* Instructions for the task
Below are some records. Print exactly the lines between the one holding "396 52 37.81" and the one holding "816 287 51.53", inclusive, and nothing else.

* Provided records
··········
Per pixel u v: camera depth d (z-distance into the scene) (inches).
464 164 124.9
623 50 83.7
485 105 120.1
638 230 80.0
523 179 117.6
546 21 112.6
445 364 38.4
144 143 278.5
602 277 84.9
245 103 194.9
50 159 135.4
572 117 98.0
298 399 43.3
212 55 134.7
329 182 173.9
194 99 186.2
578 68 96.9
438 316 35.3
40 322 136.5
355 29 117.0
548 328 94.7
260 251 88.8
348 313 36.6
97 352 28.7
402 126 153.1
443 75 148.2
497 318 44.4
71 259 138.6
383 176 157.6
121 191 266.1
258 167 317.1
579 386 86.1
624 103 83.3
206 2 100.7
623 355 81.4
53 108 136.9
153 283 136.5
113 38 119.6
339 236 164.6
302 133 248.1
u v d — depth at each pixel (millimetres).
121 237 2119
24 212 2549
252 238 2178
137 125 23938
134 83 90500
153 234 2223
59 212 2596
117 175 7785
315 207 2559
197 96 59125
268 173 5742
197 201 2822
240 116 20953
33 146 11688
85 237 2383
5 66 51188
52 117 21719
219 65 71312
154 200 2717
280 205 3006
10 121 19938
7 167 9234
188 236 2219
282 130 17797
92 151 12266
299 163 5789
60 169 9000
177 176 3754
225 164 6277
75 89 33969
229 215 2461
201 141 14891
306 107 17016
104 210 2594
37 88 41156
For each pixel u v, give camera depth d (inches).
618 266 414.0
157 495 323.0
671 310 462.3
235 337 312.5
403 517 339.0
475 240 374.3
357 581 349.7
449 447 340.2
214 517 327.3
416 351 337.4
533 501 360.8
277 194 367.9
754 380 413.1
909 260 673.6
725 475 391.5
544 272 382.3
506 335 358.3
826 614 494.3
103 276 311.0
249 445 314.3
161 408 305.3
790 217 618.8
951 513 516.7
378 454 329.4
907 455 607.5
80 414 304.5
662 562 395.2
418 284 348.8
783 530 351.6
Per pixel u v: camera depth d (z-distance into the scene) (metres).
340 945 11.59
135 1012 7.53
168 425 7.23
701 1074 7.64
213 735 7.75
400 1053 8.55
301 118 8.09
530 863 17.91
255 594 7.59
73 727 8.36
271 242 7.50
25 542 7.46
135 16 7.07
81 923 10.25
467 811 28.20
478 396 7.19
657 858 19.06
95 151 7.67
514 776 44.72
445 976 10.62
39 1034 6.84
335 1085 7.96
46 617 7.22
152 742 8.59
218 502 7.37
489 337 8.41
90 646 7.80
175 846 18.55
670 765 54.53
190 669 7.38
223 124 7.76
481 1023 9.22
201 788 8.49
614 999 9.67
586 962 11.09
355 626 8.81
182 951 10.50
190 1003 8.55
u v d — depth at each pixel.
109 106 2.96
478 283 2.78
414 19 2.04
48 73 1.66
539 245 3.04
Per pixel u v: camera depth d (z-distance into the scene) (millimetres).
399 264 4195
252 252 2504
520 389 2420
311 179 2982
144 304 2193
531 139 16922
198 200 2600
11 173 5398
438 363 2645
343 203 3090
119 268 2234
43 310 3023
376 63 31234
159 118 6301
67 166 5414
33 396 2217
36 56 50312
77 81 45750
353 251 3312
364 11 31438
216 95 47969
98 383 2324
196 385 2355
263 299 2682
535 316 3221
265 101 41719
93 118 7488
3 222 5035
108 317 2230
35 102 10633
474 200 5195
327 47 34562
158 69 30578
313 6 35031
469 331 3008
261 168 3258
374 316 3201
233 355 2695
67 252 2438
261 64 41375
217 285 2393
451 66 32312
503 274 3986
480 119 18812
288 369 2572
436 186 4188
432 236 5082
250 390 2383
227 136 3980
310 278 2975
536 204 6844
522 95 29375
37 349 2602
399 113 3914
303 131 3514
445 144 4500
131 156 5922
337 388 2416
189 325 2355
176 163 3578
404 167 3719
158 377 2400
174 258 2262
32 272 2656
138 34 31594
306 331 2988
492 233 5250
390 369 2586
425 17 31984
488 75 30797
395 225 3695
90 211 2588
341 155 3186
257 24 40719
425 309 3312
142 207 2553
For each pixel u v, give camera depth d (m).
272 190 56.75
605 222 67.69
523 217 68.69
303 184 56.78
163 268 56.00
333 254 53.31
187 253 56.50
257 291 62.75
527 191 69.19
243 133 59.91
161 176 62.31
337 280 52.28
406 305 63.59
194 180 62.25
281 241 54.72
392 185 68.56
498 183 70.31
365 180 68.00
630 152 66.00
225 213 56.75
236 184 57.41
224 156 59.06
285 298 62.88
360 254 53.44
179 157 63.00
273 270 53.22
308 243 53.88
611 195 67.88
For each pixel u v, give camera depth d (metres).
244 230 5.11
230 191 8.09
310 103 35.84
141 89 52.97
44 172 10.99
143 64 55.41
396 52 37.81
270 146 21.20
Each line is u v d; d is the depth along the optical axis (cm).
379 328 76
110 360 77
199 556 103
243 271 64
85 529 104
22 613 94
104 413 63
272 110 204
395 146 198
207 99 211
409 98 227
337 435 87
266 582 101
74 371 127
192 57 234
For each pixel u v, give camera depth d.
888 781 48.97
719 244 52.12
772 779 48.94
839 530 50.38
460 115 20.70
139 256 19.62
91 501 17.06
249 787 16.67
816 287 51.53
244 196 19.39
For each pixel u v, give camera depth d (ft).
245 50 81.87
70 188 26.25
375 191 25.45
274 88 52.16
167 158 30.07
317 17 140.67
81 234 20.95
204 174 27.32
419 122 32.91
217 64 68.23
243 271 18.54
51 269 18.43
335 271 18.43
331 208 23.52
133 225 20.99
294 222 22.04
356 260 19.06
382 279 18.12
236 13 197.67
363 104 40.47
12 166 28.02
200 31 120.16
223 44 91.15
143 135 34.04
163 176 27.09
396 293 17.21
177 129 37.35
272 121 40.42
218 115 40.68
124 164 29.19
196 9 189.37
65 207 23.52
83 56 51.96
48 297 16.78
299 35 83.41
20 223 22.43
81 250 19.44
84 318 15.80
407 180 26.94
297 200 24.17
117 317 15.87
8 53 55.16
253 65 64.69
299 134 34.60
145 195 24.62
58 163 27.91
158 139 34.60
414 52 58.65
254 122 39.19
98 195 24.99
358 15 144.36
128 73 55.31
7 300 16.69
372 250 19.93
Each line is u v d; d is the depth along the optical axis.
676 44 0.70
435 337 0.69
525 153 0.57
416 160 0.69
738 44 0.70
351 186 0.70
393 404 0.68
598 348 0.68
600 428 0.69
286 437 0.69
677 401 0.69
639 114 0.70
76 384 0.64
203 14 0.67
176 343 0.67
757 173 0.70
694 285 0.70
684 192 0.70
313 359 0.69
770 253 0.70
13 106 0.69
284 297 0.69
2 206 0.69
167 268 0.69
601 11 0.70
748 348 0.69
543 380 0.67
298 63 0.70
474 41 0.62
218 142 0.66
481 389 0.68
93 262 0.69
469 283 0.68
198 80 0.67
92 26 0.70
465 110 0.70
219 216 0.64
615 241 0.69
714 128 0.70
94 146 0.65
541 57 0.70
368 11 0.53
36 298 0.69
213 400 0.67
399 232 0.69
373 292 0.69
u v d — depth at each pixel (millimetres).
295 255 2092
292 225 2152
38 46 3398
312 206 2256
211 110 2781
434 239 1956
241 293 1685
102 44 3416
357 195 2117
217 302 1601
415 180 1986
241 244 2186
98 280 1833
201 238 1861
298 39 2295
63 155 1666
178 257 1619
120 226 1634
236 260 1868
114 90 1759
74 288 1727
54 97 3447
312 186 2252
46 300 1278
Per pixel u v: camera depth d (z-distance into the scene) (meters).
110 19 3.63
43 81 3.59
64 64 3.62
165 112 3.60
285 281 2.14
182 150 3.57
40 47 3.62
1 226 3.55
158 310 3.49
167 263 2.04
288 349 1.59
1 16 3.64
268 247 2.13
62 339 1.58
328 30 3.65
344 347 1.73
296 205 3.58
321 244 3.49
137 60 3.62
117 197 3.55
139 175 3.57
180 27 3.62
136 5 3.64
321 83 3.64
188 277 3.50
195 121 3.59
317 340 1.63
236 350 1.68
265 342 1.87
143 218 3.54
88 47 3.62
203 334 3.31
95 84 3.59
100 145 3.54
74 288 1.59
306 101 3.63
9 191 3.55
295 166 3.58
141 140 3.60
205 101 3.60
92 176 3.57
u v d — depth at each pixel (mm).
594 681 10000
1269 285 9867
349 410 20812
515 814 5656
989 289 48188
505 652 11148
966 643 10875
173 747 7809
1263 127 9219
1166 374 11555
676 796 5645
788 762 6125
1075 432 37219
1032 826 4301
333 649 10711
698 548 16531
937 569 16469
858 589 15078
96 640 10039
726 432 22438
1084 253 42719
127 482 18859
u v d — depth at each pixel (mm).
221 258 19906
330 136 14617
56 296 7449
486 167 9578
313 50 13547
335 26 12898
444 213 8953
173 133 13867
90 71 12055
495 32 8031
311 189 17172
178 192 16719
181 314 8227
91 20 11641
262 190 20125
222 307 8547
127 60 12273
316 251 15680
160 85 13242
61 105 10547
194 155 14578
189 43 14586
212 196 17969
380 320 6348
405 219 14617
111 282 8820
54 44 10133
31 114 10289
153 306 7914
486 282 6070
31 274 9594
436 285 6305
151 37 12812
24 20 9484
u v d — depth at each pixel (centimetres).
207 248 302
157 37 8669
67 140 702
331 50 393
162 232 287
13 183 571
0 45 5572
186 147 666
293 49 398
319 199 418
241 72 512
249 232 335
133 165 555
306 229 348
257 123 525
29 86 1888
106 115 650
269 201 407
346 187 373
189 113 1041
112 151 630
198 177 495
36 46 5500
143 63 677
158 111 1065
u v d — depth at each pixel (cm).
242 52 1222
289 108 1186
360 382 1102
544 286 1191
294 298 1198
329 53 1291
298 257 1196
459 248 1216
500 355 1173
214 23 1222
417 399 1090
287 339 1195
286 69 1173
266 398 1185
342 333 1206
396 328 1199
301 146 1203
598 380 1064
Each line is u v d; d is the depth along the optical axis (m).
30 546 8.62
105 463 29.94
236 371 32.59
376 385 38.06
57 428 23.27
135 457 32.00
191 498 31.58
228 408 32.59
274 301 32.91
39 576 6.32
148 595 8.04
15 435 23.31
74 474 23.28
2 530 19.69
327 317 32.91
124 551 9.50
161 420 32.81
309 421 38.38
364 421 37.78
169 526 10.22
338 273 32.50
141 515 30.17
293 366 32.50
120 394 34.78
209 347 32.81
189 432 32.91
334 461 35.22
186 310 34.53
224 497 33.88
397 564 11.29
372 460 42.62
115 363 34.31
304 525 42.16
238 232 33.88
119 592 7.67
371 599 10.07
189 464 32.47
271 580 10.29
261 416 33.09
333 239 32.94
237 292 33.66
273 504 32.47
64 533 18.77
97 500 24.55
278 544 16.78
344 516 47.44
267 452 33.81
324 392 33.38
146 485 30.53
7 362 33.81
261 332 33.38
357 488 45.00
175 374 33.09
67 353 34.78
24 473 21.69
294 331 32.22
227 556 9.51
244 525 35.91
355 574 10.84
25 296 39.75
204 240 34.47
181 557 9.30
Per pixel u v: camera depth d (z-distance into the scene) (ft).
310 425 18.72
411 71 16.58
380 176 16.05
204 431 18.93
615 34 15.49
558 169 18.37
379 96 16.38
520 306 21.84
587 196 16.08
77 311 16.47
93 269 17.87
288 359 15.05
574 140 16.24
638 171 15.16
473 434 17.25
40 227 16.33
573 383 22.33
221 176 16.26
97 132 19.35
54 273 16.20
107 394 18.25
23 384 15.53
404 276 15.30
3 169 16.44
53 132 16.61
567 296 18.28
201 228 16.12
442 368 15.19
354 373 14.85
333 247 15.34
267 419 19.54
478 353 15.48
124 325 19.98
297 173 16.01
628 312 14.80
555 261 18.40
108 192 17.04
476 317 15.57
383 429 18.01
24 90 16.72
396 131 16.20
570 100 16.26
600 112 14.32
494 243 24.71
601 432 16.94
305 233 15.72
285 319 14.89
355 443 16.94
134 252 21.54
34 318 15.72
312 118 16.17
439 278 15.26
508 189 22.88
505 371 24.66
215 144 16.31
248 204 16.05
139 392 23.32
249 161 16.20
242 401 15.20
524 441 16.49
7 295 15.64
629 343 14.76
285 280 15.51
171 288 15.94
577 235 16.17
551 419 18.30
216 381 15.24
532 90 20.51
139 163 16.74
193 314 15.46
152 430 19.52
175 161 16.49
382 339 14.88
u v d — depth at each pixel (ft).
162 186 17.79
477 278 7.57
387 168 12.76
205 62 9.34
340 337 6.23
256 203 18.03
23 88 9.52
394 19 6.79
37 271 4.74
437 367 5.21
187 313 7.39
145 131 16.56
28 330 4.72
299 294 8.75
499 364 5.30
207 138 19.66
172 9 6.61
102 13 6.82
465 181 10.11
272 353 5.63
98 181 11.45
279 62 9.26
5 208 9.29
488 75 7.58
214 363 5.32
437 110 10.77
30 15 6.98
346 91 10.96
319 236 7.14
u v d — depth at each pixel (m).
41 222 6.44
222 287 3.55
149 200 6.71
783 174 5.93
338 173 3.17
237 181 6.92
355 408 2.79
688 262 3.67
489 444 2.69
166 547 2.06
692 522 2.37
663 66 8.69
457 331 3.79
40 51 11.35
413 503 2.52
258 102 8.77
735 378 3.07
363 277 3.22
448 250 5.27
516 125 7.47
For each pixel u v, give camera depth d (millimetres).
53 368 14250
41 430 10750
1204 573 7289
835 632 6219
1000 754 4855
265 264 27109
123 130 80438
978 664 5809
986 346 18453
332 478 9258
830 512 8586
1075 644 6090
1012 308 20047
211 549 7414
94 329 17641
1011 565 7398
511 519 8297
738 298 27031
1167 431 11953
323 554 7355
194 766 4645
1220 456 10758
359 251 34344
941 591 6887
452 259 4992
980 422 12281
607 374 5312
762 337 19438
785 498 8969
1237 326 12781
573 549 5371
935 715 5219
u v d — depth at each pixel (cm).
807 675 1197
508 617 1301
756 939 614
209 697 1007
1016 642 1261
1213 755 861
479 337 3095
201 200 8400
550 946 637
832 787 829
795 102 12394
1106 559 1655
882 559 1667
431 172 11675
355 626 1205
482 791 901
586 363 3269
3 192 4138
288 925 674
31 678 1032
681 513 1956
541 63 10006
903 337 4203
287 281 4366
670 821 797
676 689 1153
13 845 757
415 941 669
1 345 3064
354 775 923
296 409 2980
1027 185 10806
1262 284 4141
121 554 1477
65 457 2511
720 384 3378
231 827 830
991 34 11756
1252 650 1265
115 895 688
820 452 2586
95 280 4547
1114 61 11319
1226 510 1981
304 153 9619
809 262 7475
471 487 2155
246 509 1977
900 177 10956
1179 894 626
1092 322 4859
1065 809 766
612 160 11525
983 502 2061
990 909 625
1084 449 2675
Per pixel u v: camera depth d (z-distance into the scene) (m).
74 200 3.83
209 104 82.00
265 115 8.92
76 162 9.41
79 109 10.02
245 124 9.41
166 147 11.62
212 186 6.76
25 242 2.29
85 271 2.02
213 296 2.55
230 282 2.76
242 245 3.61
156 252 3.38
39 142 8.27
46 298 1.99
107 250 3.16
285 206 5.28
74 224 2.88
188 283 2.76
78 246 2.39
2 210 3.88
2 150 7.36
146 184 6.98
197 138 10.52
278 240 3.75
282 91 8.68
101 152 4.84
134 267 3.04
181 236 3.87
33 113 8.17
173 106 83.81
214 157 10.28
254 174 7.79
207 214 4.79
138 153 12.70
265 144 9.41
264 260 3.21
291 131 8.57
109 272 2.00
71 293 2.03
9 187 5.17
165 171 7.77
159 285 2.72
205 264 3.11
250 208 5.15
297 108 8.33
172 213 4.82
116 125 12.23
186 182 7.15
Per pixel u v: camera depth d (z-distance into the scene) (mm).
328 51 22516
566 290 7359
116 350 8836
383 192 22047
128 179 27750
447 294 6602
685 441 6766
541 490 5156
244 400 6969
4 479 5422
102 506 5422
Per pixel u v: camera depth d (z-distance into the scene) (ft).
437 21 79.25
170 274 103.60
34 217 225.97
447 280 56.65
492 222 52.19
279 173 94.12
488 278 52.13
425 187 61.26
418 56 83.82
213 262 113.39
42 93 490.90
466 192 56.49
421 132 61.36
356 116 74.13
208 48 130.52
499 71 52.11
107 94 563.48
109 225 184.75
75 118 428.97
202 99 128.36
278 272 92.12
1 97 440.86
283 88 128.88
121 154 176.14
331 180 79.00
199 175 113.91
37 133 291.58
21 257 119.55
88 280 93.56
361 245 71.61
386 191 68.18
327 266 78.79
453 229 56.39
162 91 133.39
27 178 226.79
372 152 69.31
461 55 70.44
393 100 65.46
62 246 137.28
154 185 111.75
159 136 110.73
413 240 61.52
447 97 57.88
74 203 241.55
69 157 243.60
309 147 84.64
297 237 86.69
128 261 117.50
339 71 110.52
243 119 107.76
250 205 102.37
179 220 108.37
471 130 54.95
··········
* Worked solution
396 52 37.81
270 146 21.20
Each line is u v d; d is the depth along the optical axis (cm).
379 328 76
110 360 77
199 556 103
243 271 64
85 529 104
22 613 94
104 413 63
272 110 204
395 146 198
207 99 211
409 98 227
337 435 87
266 582 101
74 371 127
192 57 234
For each pixel u v, give camera depth d.
888 781 48.97
719 244 52.12
772 779 48.94
839 530 50.38
460 115 20.70
139 256 19.62
91 501 17.06
249 787 16.67
816 287 51.53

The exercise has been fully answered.